Once again a clever building society salesperson who does not explain the product to the customer, ignores the customer's wishes, and thinks the customer has received the deal of the year.
We can hardly believe our eyes: interest payments made at the end of the repayment phase €40,738.87
That’s more or less how I felt when I first looked at a home savings contract offer. Until you take a closer look and realize that for the first 15 years you’re only paying interest without repaying anything. If I’ve read it correctly regarding the 3rd financing component, you’re paying €547 monthly in interest without repayment. That adds up to considerable interest costs. Of course, you have security, but that also comes at a price.
Although one should of course put it into perspective here, a request of 1100€ does not naturally match a financing amount of 369K€.

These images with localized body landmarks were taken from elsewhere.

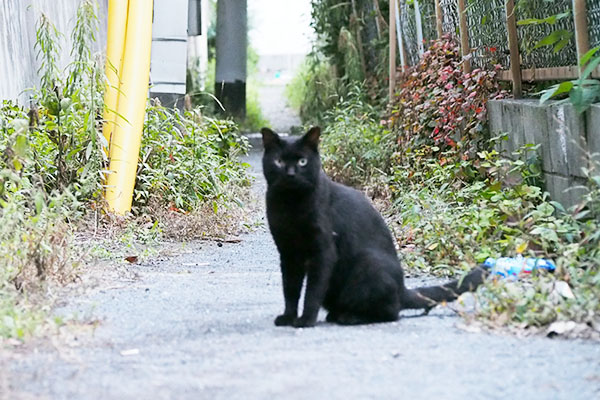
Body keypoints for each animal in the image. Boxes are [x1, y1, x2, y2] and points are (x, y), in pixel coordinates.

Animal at [262, 127, 488, 328]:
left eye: (302, 161)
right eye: (279, 161)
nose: (290, 174)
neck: (290, 205)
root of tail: (402, 289)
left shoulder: (324, 251)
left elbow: (312, 291)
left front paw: (306, 320)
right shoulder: (288, 252)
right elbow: (290, 289)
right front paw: (288, 317)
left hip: (369, 262)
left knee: (391, 312)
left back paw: (350, 318)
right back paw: (338, 315)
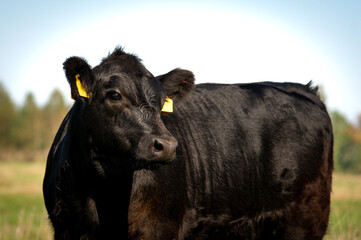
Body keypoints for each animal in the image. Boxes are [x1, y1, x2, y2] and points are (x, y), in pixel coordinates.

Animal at [43, 46, 334, 239]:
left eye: (162, 102)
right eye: (114, 95)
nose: (167, 145)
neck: (102, 191)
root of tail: (303, 88)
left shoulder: (160, 228)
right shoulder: (66, 228)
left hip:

For comparison, I just calculated the break even for an annuity loan with the same rate. That results in an interest rate of 2.25% with 30 years interest rate certainty. I currently don't know any terms, but to me that doesn't sound completely unreasonable either. The only risk would be the non-allocation of the [Bausparer].
This risk is not low, as there is only a 1-month buffer. If you really have to reduce the rate, then the thing quickly runs 1-2 years longer until allocation, and that with uncertain interest on the full amount of 370,000€.
Hello,
I also think that the desired rate and the financing amount do not match.
Here is a rough calculation with the same rate for the building savings contract and the annuity loan:
I somehow come up with an interest rate of 2.13%. The increased payments in the second 15-year period are shown through special repayments.
As long as there are no children, we can manage €1,500 per month.
In my opinion, this speaks much more in favor of an annuity loan with initially higher repayment and later reduction than for a building savings contract where you are flexible during the savings phase but have to commit to a contractual minimum repayment later.